----- Data provided -----

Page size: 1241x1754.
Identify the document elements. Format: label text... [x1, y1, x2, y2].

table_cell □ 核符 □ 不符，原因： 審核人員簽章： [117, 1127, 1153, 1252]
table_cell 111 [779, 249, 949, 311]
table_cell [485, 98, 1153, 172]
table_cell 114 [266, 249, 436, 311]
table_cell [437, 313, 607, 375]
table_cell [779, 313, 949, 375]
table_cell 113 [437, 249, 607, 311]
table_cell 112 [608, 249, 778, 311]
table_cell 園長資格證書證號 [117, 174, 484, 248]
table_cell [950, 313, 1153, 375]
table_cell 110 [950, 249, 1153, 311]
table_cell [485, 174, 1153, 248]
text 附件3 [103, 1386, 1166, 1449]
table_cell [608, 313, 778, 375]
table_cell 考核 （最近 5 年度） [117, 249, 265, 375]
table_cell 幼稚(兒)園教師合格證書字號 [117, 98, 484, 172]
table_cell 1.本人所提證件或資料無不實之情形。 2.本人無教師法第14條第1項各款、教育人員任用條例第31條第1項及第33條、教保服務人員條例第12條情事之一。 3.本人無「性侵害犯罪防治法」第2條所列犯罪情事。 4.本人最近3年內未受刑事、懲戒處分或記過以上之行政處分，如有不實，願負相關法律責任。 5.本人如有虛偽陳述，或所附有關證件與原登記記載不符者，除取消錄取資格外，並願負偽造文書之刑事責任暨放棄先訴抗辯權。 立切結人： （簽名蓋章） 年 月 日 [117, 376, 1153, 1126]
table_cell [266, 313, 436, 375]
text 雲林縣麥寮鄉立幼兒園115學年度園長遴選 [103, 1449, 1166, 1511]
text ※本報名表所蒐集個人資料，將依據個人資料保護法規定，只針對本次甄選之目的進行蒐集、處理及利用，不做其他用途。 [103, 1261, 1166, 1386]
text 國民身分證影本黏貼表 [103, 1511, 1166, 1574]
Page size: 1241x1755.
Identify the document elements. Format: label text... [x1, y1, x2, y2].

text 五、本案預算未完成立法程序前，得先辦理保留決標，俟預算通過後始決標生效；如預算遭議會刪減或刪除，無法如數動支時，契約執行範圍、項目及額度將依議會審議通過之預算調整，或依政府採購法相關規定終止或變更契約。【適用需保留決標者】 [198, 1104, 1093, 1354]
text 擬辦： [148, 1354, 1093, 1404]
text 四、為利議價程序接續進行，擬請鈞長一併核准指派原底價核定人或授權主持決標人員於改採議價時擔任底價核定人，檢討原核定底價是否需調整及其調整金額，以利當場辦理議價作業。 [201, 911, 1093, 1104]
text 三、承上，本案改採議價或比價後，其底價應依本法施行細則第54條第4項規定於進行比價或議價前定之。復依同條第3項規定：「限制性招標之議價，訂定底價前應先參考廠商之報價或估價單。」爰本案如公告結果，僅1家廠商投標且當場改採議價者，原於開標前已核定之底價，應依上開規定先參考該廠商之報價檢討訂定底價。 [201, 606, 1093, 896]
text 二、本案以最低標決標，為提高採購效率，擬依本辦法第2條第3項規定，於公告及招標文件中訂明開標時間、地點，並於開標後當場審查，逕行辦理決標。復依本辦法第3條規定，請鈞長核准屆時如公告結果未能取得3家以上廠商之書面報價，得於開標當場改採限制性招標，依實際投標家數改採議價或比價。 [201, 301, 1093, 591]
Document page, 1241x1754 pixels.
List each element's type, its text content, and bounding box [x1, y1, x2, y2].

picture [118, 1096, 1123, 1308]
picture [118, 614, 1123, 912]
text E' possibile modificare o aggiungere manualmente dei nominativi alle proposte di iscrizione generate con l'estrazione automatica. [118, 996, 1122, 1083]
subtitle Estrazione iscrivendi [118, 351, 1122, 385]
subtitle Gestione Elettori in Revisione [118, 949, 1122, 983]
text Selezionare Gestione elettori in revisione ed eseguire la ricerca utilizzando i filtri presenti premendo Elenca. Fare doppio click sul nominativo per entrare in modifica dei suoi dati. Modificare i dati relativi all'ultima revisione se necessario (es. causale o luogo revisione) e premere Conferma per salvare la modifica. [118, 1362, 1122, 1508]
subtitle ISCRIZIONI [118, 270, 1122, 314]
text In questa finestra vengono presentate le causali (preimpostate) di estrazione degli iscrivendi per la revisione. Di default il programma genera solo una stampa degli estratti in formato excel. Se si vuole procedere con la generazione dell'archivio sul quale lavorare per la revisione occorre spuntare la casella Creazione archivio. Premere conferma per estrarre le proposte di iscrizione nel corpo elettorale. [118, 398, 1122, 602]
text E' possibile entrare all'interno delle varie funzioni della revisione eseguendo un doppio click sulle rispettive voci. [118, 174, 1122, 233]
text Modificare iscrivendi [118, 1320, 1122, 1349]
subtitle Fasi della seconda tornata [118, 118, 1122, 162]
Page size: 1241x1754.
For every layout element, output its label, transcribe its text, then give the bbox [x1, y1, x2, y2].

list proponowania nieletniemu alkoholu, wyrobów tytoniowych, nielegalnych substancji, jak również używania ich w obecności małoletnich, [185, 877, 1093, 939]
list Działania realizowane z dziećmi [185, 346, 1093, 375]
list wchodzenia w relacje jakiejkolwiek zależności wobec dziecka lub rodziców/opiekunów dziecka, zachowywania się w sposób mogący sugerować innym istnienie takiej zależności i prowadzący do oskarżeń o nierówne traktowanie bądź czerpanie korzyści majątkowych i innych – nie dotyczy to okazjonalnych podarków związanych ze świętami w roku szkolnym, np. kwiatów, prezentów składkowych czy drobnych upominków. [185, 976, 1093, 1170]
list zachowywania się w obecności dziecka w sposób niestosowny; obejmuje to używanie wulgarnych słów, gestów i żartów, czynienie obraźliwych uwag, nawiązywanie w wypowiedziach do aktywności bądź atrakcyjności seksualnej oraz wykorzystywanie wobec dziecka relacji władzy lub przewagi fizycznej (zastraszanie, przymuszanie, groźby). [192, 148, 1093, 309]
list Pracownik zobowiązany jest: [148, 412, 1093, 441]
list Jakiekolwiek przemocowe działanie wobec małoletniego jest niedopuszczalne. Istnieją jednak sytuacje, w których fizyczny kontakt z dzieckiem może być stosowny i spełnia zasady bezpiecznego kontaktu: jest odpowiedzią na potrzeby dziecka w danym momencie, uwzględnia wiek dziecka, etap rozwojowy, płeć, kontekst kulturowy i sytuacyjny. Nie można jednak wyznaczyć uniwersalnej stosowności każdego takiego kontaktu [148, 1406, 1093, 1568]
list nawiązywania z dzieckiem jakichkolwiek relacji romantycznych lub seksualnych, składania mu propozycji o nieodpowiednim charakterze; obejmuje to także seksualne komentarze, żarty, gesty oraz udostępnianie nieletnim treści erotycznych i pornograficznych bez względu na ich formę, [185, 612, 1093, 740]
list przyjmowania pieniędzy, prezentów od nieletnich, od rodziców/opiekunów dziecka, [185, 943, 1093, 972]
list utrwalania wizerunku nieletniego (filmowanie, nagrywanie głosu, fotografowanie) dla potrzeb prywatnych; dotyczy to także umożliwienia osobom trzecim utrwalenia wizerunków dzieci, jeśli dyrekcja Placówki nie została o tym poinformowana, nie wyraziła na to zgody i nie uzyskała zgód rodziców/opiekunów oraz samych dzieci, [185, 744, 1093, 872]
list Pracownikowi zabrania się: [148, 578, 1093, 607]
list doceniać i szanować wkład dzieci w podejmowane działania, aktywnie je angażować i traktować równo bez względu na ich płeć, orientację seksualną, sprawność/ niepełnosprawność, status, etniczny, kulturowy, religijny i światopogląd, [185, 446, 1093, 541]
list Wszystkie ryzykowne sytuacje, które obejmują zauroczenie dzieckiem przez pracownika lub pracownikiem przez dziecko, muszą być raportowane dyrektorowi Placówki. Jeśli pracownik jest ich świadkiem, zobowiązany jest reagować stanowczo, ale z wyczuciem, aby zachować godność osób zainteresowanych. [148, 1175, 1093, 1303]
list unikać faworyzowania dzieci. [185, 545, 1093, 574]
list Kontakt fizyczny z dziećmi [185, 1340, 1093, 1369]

-----

§ **Goal of the exercise**
Render the lines above from the line with "picture [118, 1096, 1123, 1308]" through the line with "subtitle Gestione Elettori", both included, as a JSON list of strings with one string per line and blank lines left out.

§ **In response**
[
  "picture [118, 1096, 1123, 1308]",
  "picture [118, 614, 1123, 912]",
  "text E' possibile modificare o aggiungere manualmente dei nominativi alle proposte di iscrizione generate con l'estrazione automatica. [118, 996, 1122, 1083]",
  "subtitle Estrazione iscrivendi [118, 351, 1122, 385]",
  "subtitle Gestione Elettori in Revisione [118, 949, 1122, 983]"
]